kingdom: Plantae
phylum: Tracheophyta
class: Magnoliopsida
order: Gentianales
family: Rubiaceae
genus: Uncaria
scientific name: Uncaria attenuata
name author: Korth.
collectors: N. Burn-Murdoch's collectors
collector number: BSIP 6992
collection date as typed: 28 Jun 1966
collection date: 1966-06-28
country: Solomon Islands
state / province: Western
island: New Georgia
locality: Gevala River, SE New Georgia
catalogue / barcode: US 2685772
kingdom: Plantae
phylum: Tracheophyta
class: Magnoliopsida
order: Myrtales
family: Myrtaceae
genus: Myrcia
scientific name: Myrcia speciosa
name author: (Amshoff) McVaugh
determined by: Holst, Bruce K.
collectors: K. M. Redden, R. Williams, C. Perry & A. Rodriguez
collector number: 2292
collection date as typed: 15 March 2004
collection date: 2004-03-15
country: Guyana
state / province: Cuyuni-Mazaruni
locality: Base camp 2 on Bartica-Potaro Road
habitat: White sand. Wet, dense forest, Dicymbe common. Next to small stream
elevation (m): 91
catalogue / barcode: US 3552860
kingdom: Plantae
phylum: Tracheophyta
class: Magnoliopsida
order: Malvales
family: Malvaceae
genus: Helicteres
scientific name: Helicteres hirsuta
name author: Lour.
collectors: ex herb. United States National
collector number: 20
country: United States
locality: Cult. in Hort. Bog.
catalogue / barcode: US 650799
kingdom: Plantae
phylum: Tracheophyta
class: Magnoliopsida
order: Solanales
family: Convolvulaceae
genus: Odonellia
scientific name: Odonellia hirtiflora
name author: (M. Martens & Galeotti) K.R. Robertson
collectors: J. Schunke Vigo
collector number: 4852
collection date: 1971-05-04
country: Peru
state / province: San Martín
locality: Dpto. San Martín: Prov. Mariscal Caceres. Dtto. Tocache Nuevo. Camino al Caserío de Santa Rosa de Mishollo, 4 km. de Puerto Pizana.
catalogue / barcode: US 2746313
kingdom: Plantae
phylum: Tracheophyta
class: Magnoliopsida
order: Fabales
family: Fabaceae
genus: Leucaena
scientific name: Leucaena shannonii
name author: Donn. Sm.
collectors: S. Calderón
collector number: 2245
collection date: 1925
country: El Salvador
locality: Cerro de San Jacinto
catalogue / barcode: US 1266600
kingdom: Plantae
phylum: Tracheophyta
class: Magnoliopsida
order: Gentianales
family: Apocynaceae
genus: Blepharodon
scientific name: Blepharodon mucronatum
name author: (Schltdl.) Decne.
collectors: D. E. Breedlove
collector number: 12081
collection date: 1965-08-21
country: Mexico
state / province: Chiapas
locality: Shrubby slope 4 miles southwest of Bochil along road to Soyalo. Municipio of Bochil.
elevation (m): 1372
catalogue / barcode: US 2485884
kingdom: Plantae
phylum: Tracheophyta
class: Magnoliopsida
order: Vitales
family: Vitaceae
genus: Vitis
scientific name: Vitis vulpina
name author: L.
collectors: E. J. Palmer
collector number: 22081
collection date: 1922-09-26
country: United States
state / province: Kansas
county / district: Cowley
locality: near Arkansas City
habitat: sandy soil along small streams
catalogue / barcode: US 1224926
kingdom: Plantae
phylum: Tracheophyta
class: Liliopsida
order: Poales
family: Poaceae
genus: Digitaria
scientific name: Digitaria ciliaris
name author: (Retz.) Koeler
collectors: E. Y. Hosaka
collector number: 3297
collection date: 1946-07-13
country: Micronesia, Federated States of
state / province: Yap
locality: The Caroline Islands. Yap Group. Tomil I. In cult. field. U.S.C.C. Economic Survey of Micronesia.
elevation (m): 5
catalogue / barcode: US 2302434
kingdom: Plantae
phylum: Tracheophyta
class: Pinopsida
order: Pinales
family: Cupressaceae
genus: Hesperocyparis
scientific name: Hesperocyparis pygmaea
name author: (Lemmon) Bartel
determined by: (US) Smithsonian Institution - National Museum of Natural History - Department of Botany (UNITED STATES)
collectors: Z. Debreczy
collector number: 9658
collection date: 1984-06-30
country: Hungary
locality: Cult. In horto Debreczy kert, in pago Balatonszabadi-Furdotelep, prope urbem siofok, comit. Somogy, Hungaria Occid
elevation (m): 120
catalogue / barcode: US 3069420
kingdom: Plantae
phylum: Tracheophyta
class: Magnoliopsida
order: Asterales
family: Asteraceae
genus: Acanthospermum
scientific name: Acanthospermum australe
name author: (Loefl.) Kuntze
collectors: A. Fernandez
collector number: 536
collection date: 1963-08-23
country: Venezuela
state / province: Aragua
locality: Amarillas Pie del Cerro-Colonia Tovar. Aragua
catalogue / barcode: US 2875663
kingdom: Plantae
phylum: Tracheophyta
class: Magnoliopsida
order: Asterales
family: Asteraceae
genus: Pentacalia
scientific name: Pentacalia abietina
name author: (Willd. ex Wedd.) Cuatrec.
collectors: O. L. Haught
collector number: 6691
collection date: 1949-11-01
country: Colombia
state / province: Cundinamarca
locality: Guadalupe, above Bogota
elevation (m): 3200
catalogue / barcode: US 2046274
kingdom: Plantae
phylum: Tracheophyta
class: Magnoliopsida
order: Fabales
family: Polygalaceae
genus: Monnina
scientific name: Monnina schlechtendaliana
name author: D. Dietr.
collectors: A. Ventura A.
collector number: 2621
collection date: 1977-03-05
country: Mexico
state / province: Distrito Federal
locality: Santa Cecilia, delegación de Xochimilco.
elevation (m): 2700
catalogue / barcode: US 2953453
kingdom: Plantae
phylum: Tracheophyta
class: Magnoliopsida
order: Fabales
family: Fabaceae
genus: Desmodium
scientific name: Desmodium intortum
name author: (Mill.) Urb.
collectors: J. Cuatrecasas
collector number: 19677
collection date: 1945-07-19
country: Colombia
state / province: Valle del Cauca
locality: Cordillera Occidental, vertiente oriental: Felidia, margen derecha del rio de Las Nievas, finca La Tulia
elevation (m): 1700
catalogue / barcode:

----

### WHAT IS NEEDED
Turn all of the lines above into a numbered list, leaving out any blank lines.

### RESULT OF THE TASK
1. kingdom: Plantae
2. phylum: Tracheophyta
3. class: Magnoliopsida
4. order: Gentianales
5. family: Rubiaceae
6. genus: Uncaria
7. scientific name: Uncaria attenuata
8. name author: Korth.
9. collectors: N. Burn-Murdoch's collectors
10. collector number: BSIP 6992
11. collection date as typed: 28 Jun 1966
12. collection date: 1966-06-28
13. country: Solomon Islands
14. state / province: Western
15. island: New Georgia
16. locality: Gevala River, SE New Georgia
17. catalogue / barcode: US 2685772
18. kingdom: Plantae
19. phylum: Tracheophyta
20. class: Magnoliopsida
21. order: Myrtales
22. family: Myrtaceae
23. genus: Myrcia
24. scientific name: Myrcia speciosa
25. name author: (Amshoff) McVaugh
26. determined by: Holst, Bruce K.
27. collectors: K. M. Redden, R. Williams, C. Perry & A. Rodriguez
28. collector number: 2292
29. collection date as typed: 15 March 2004
30. collection date: 2004-03-15
31. country: Guyana
32. state / province: Cuyuni-Mazaruni
33. locality: Base camp 2 on Bartica-Potaro Road
34. habitat: White sand. Wet, dense forest, Dicymbe common. Next to small stream
35. elevation (m): 91
36. catalogue / barcode: US 3552860
37. kingdom: Plantae
38. phylum: Tracheophyta
39. class: Magnoliopsida
40. order: Malvales
41. family: Malvaceae
42. genus: Helicteres
43. scientific name: Helicteres hirsuta
44. name author: Lour.
45. collectors: ex herb. United States National
46. collector number: 20
47. country: United States
48. locality: Cult. in Hort. Bog.
49. catalogue / barcode: US 650799
50. kingdom: Plantae
51. phylum: Tracheophyta
52. class: Magnoliopsida
53. order: Solanales
54. family: Convolvulaceae
55. genus: Odonellia
56. scientific name: Odonellia hirtiflora
57. name author: (M. Martens & Galeotti) K.R. Robertson
58. collectors: J. Schunke Vigo
59. collector number: 4852
60. collection date: 1971-05-04
61. country: Peru
62. state / province: San Martín
63. locality: Dpto. San Martín: Prov. Mariscal Caceres. Dtto. Tocache Nuevo. Camino al Caserío de Santa Rosa de Mishollo, 4 km. de Puerto Pizana.
64. catalogue / barcode: US 2746313
65. kingdom: Plantae
66. phylum: Tracheophyta
67. class: Magnoliopsida
68. order: Fabales
69. family: Fabaceae
70. genus: Leucaena
71. scientific name: Leucaena shannonii
72. name author: Donn. Sm.
73. collectors: S. Calderón
74. collector number: 2245
75. collection date: 1925
76. country: El Salvador
77. locality: Cerro de San Jacinto
78. catalogue / barcode: US 1266600
79. kingdom: Plantae
80. phylum: Tracheophyta
81. class: Magnoliopsida
82. order: Gentianales
83. family: Apocynaceae
84. genus: Blepharodon
85. scientific name: Blepharodon mucronatum
86. name author: (Schltdl.) Decne.
87. collectors: D. E. Breedlove
88. collector number: 12081
89. collection date: 1965-08-21
90. country: Mexico
91. state / province: Chiapas
92. locality: Shrubby slope 4 miles southwest of Bochil along road to Soyalo. Municipio of Bochil.
93. elevation (m): 1372
94. catalogue / barcode: US 2485884
95. kingdom: Plantae
96. phylum: Tracheophyta
97. class: Magnoliopsida
98. order: Vitales
99. family: Vitaceae
100. genus: Vitis
101. scientific name: Vitis vulpina
102. name author: L.
103. collectors: E. J. Palmer
104. collector number: 22081
105. collection date: 1922-09-26
106. country: United States
107. state / province: Kansas
108. county / district: Cowley
109. locality: near Arkansas City
110. habitat: sandy soil along small streams
111. catalogue / barcode: US 1224926
112. kingdom: Plantae
113. phylum: Tracheophyta
114. class: Liliopsida
115. order: Poales
116. family: Poaceae
117. genus: Digitaria
118. scientific name: Digitaria ciliaris
119. name author: (Retz.) Koeler
120. collectors: E. Y. Hosaka
121. collector number: 3297
122. collection date: 1946-07-13
123. country: Micronesia, Federated States of
124. state / province: Yap
125. locality: The Caroline Islands. Yap Group. Tomil I. In cult. field. U.S.C.C. Economic Survey of Micronesia.
126. elevation (m): 5
127. catalogue / barcode: US 2302434
128. kingdom: Plantae
129. phylum: Tracheophyta
130. class: Pinopsida
131. order: Pinales
132. family: Cupressaceae
133. genus: Hesperocyparis
134. scientific name: Hesperocyparis pygmaea
135. name author: (Lemmon) Bartel
136. determined by: (US) Smithsonian Institution - National Museum of Natural History - Department of Botany (UNITED STATES)
137. collectors: Z. Debreczy
138. collector number: 9658
139. collection date: 1984-06-30
140. country: Hungary
141. locality: Cult. In horto Debreczy kert, in pago Balatonszabadi-Furdotelep, prope urbem siofok, comit. Somogy, Hungaria Occid
142. elevation (m): 120
143. catalogue / barcode: US 3069420
144. kingdom: Plantae
145. phylum: Tracheophyta
146. class: Magnoliopsida
147. order: Asterales
148. family: Asteraceae
149. genus: Acanthospermum
150. scientific name: Acanthospermum australe
151. name author: (Loefl.) Kuntze
152. collectors: A. Fernandez
153. collector number: 536
154. collection date: 1963-08-23
155. country: Venezuela
156. state / province: Aragua
157. locality: Amarillas Pie del Cerro-Colonia Tovar. Aragua
158. catalogue / barcode: US 2875663
159. kingdom: Plantae
160. phylum: Tracheophyta
161. class: Magnoliopsida
162. order: Asterales
163. family: Asteraceae
164. genus: Pentacalia
165. scientific name: Pentacalia abietina
166. name author: (Willd. ex Wedd.) Cuatrec.
167. collectors: O. L. Haught
168. collector number: 6691
169. collection date: 1949-11-01
170. country: Colombia
171. state / province: Cundinamarca
172. locality: Guadalupe, above Bogota
173. elevation (m): 3200
174. catalogue / barcode: US 2046274
175. kingdom: Plantae
176. phylum: Tracheophyta
177. class: Magnoliopsida
178. order: Fabales
179. family: Polygalaceae
180. genus: Monnina
181. scientific name: Monnina schlechtendaliana
182. name author: D. Dietr.
183. collectors: A. Ventura A.
184. collector number: 2621
185. collection date: 1977-03-05
186. country: Mexico
187. state / province: Distrito Federal
188. locality: Santa Cecilia, delegación de Xochimilco.
189. elevation (m): 2700
190. catalogue / barcode: US 2953453
191. kingdom: Plantae
192. phylum: Tracheophyta
193. class: Magnoliopsida
194. order: Fabales
195. family: Fabaceae
196. genus: Desmodium
197. scientific name: Desmodium intortum
198. name author: (Mill.) Urb.
199. collectors: J. Cuatrecasas
200. collector number: 19677
201. collection date: 1945-07-19
202. country: Colombia
203. state / province: Valle del Cauca
204. locality: Cordillera Occidental, vertiente oriental: Felidia, margen derecha del rio de Las Nievas, finca La Tulia
205. elevation (m): 1700
206. catalogue / barcode:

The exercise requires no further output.